La FCD est plus accueillante envers les « propositions de Christiane Lambert », estimant auprès d’Agra Presse que celles-ci « sont intéressantes quand elle dit qu’il faudrait légiférer pour revoir à la fois l’encadrement des promotions en grande distribution, le SRP, les prix minimums ». À propos du partage de la valeur, le délégué général de la FCD Jacques Creyssel a annoncé, au cours de son audition, que la FCD est prête à discuter avec les producteurs de la prise en compte des coûts de production sous la forme de « prix moyens négociés ».

Des industriels favorables à l’encadrement des promos

Les industriels sont plutôt favorables aux propositions de la FNSEA et de Coop de France sur l’encadrement des promotions. L’Ilec, la fédération des industriels fabriquant des produits de marques, avance même des propositions concrètes : un plafonnement des promotions à 34 % du tarif des industriels. Pourquoi 34 % ? Car c’est un taux usuel (le tiers), représentatif de nombreuses promotions du type « deux produits achetés, un gratuit ». « Nous voudrions faire de ce taux le taux plafond, pour éviter des taux de réduction de prix de 40 %, 50 %, 60 %, voire davantage », a détaillé Richard Panquiault, délégué général de l’Ilec, auditionné lui aussi le 13 septembre. Avec un butoir de 34 %, le taux moyen des réductions de prix serait bien sûr inférieur. Même enthousiasme sur l’encadrement des promos chez Culture viande, dont le directeur général adjoint Mathieu Pecqueur a dénoncé « l’addiction des enseignes de la distribution aux promotions de viande de porcs. Aujourd’hui, on ne sait plus vendre du porc sans promotion. »

Davantage de réserves en revanche sur le rehaussement du seuil de revente à perte : « On se dit que cela ne changera pas grand-chose. Cela ne va pas créer une révolution », a déclaré Mathieu Pecqueur. Tout comme le président de la FNCL (coopératives laitières) Dominique Chargé : « Je ne suis pas opposé au SRP, mais si nous ne faisons que cela, nous n’aurons rien fait. Relever le seuil de revente à perte reviendra juste à couvrir une partie des charges des distributeurs. En parallèle, il faut qu’il y ait des engagements, des leviers coercitifs pour que la valeur redescende auprès des producteurs ».

L’Autorité de la concurrence évoque des pistes pour sortir de « l’oligopole des centrales d’achat »
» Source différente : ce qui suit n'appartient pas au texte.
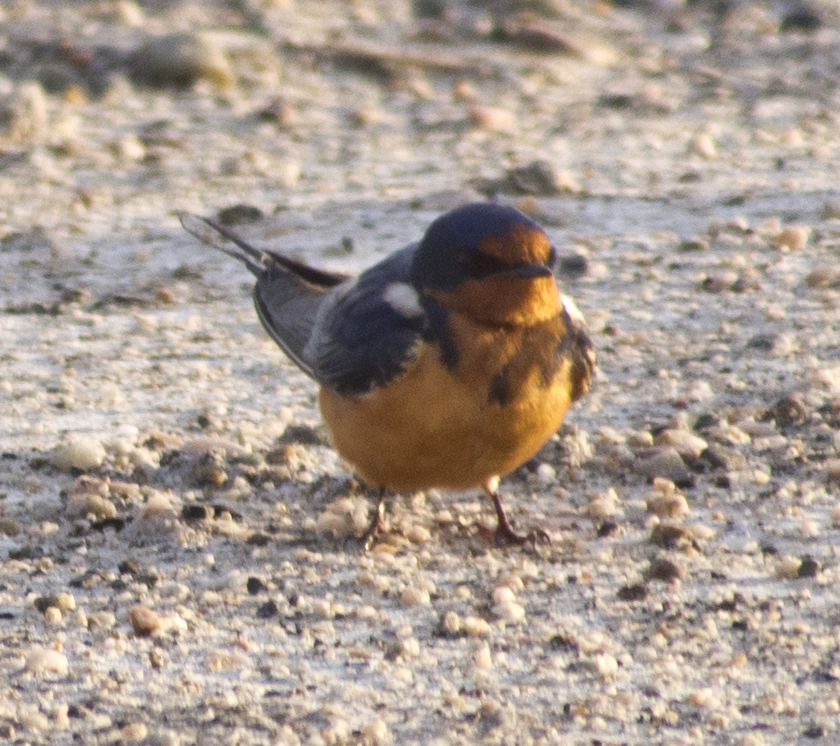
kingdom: Animalia
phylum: Chordata
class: Aves
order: Passeriformes
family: Hirundinidae
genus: Hirundo
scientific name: Hirundo rustica
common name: Barn swallow
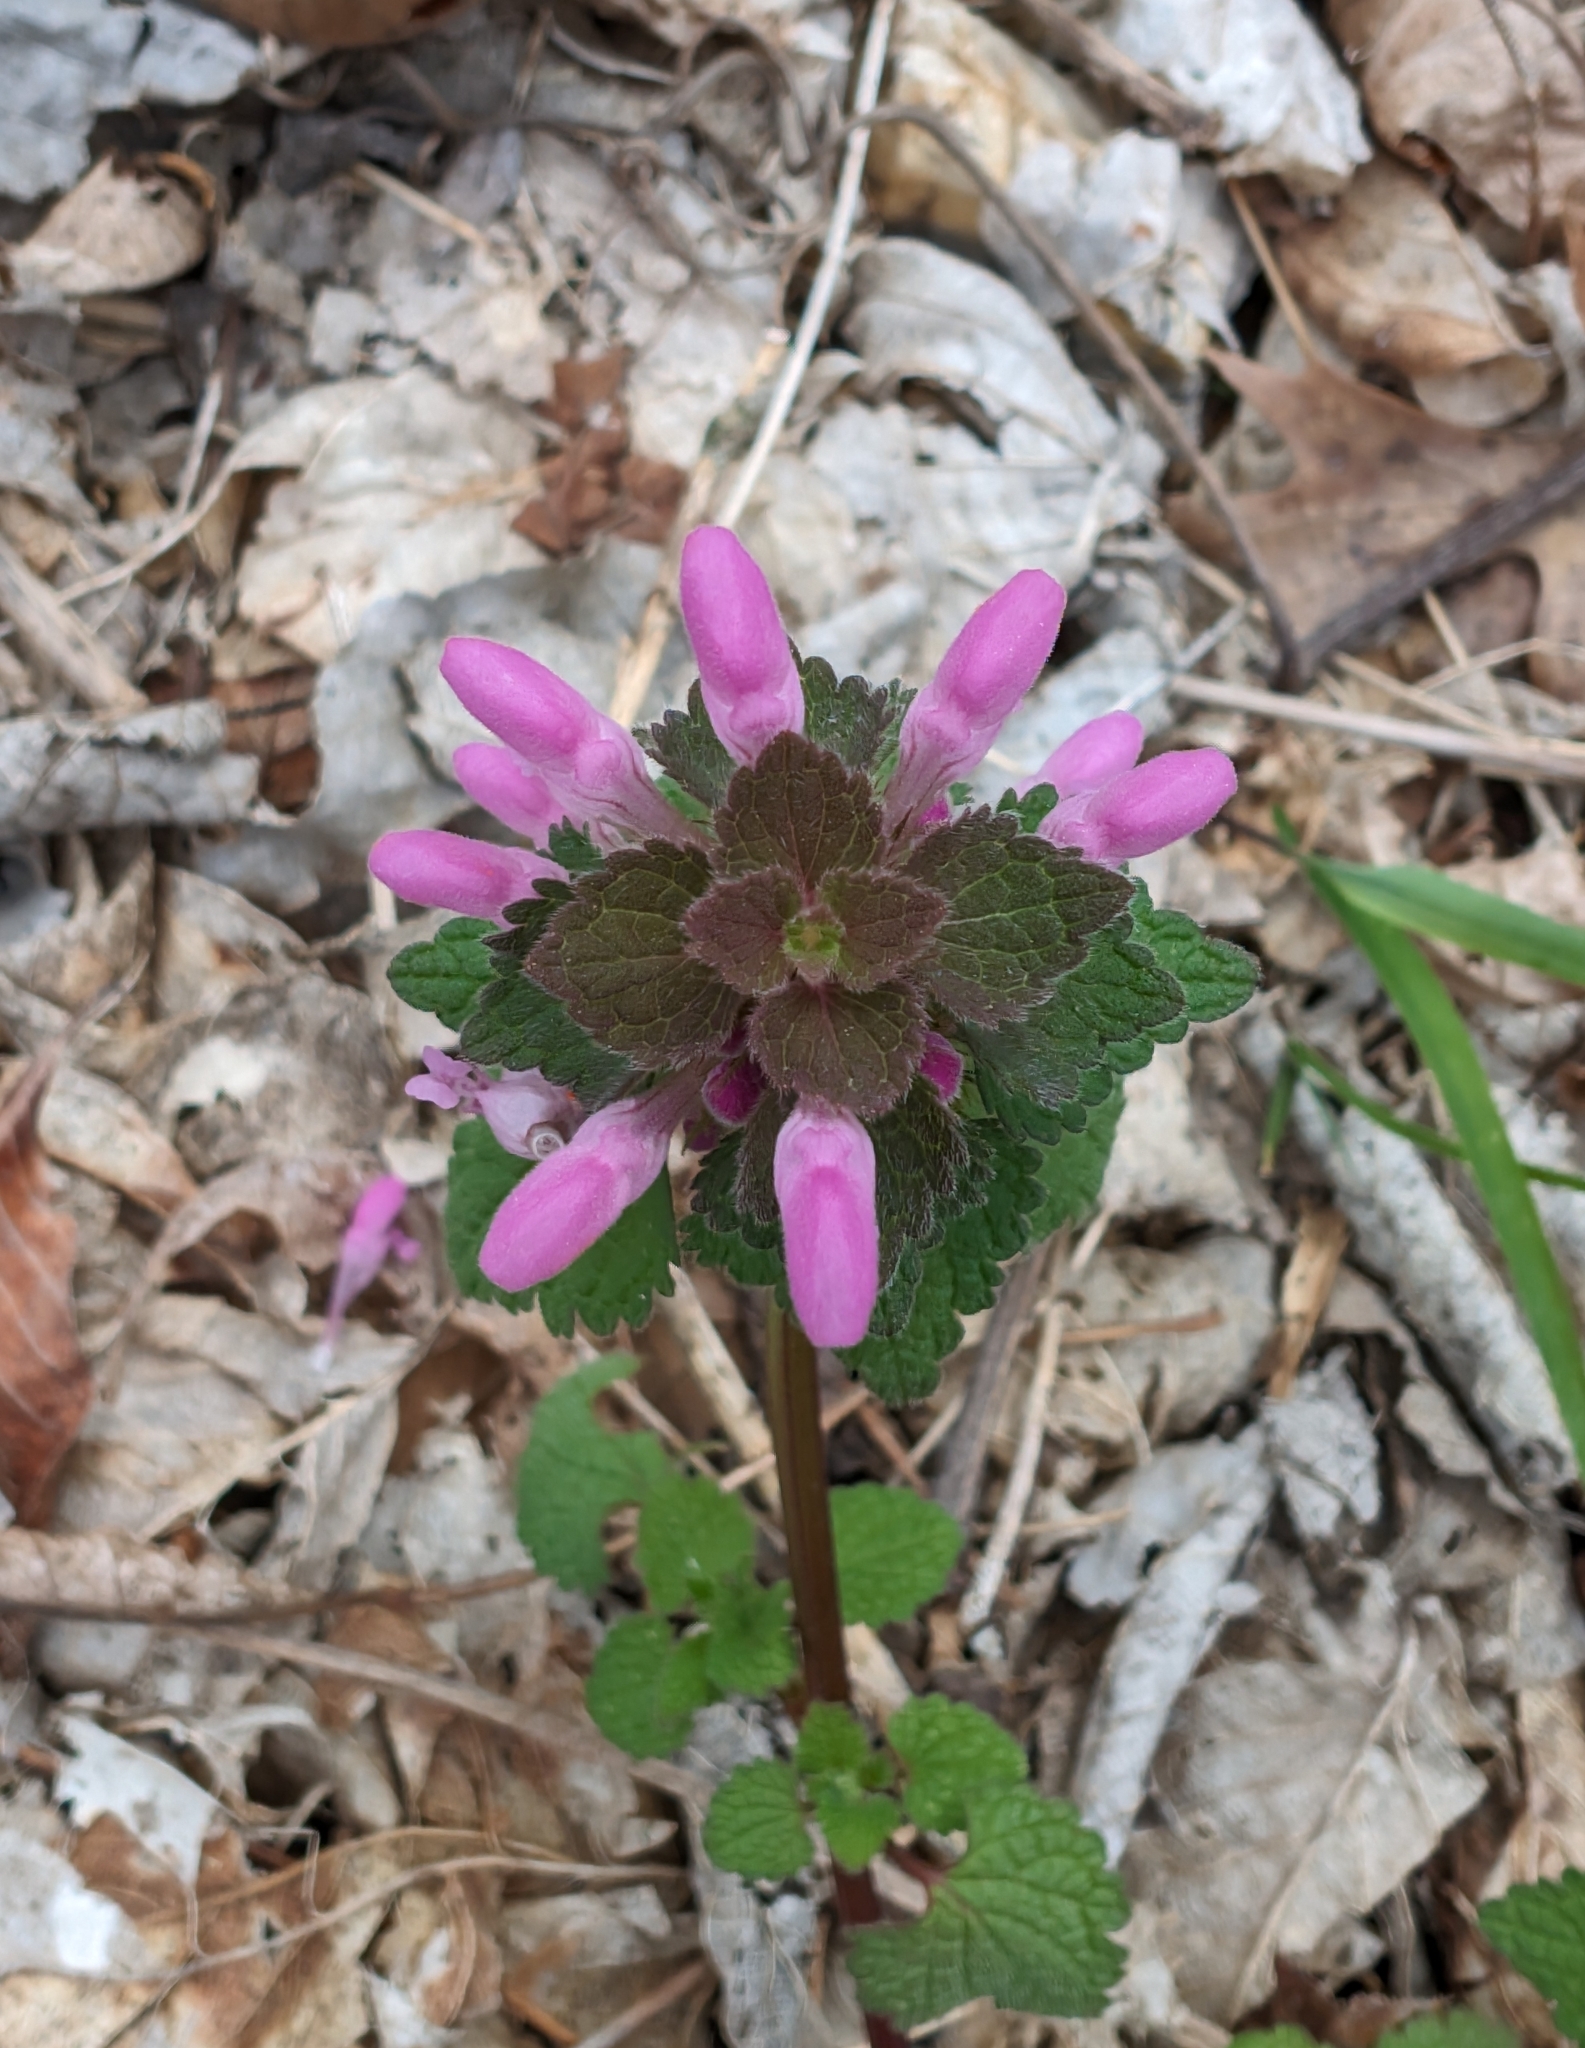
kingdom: Plantae
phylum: Tracheophyta
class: Magnoliopsida
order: Lamiales
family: Lamiaceae
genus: Lamium
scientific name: Lamium purpureum
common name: Red dead-nettle
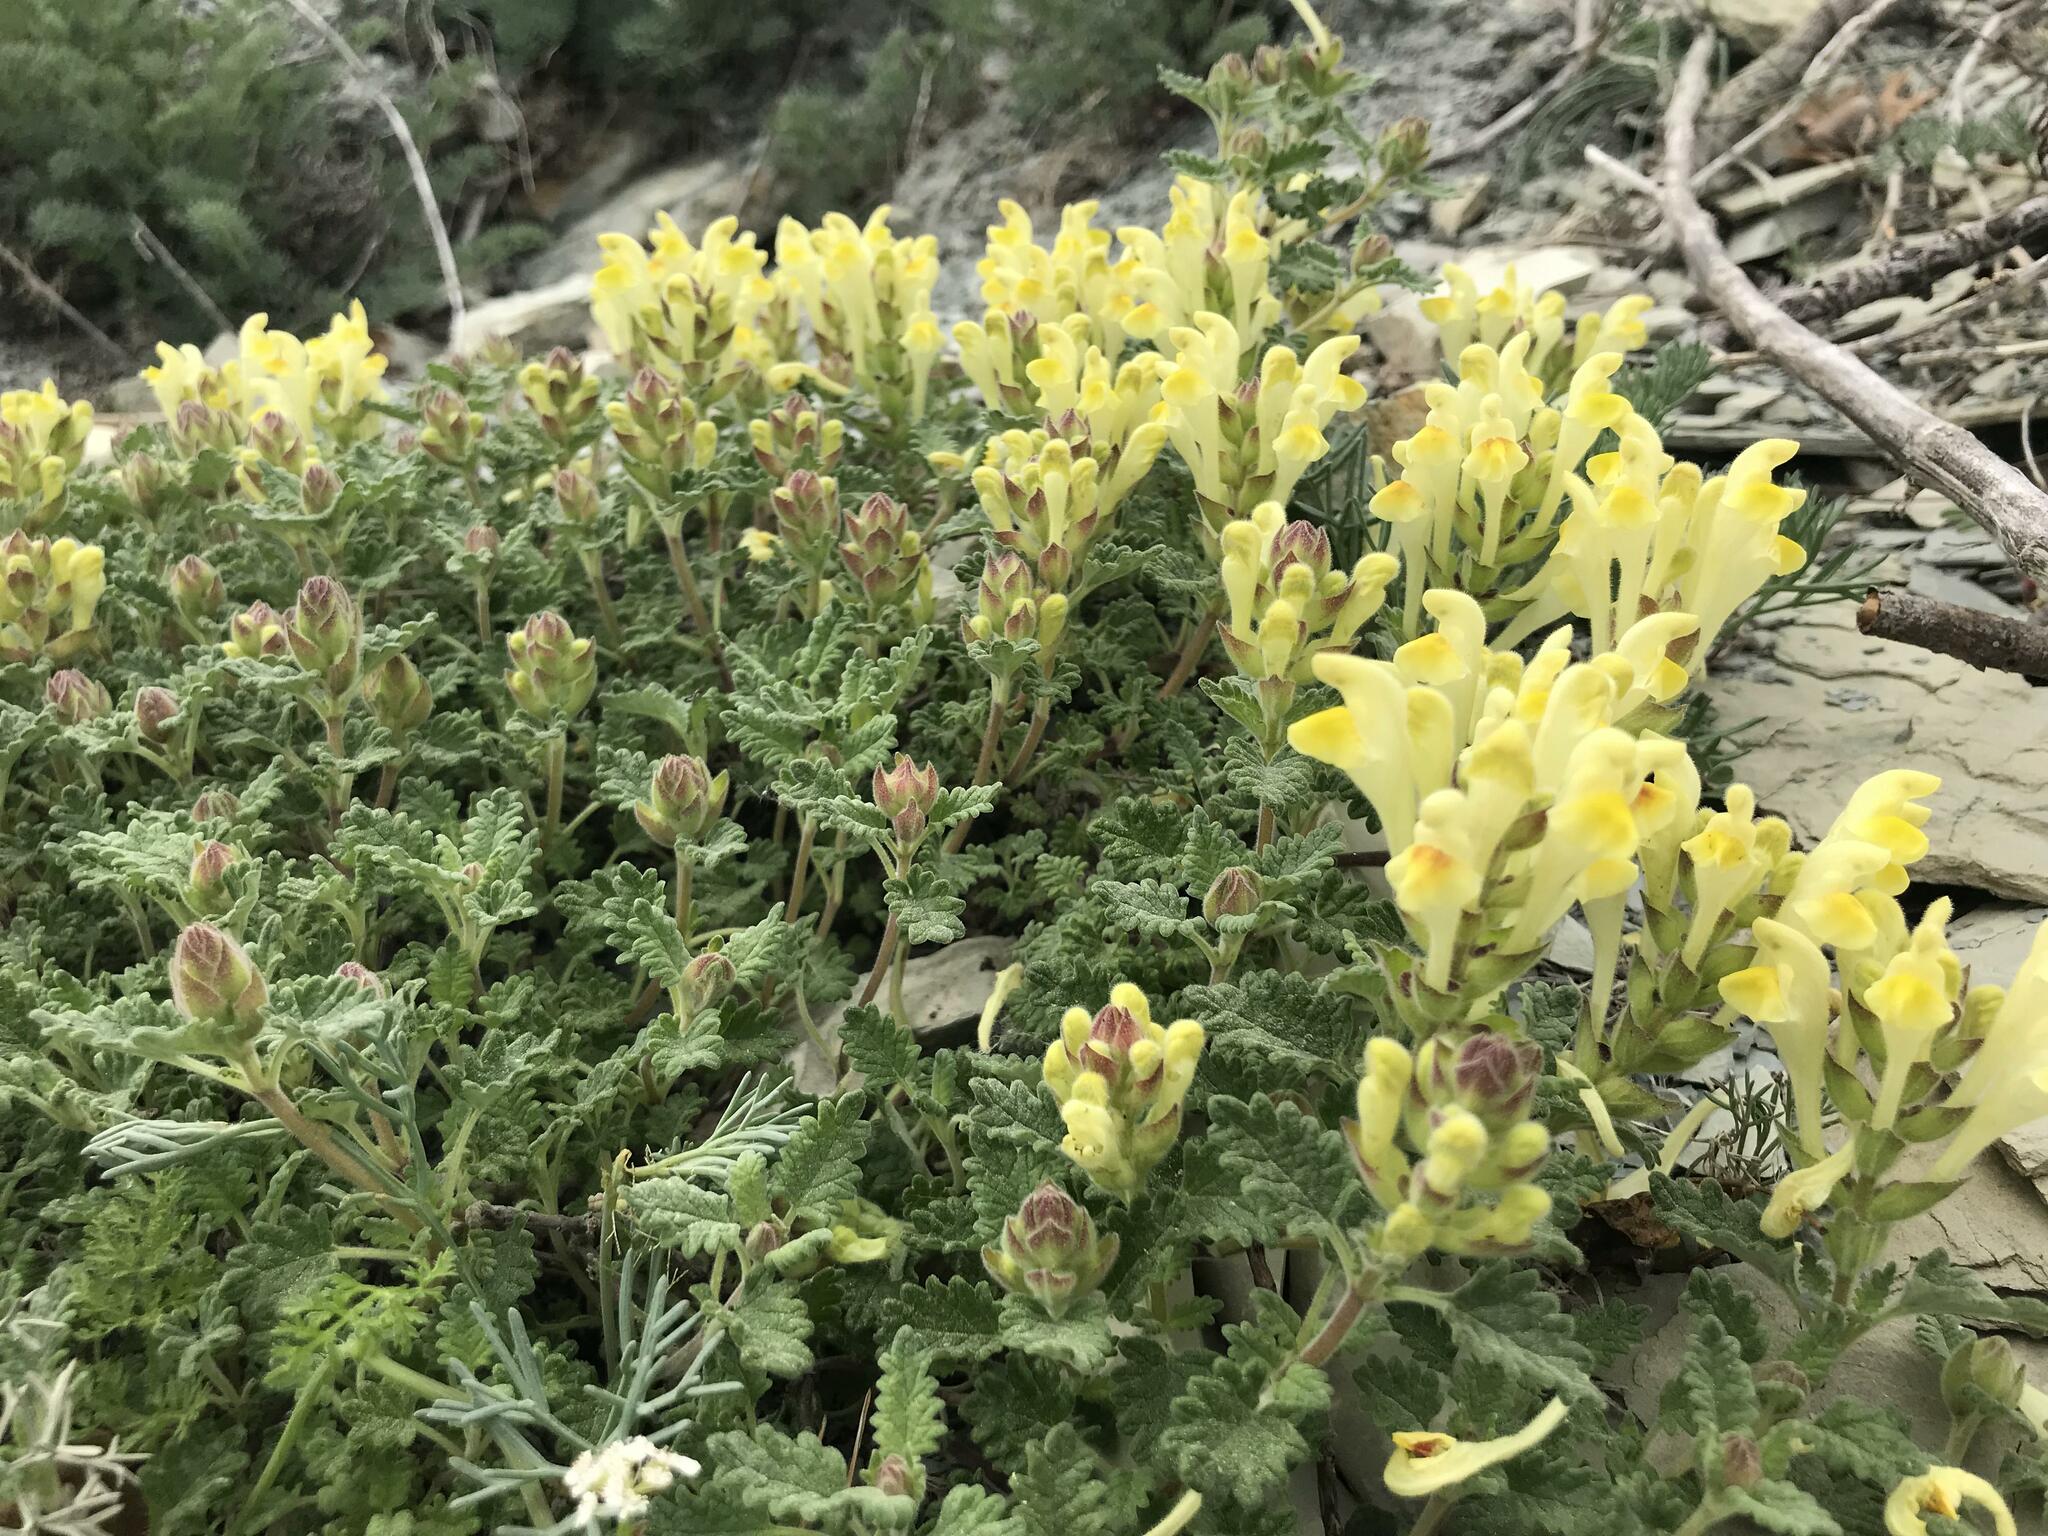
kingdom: Plantae
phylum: Tracheophyta
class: Magnoliopsida
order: Lamiales
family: Lamiaceae
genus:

« Sur les centrales d’achat : on est d’accord, c’est un oligopole », a déclaré Stanislas Martin, rapporteur général de l’Autorité de la concurrence, auditionné à la commission des affaires économiques de l’Assemblée nationale, le 12 septembre. Il développe : « On a peut-être besoin d’un outil pour pouvoir, ex-post, revisiter ces accords et voir s’il faut les dénouer et/ou les aménager ou non ». Par ailleurs, il analyse : « S’il n’y a pas assez de distributeurs, on pourrait en faire entrer de nouveaux. Aujourd’hui, c’est très difficile de rentrer sur le marché français. On évalue qu’il faut sept à dix ans pour ouvrir un hypermarché. » Pour conclure : « Peut-être faut-il assouplir les règles d’urbanisme commercial ? ».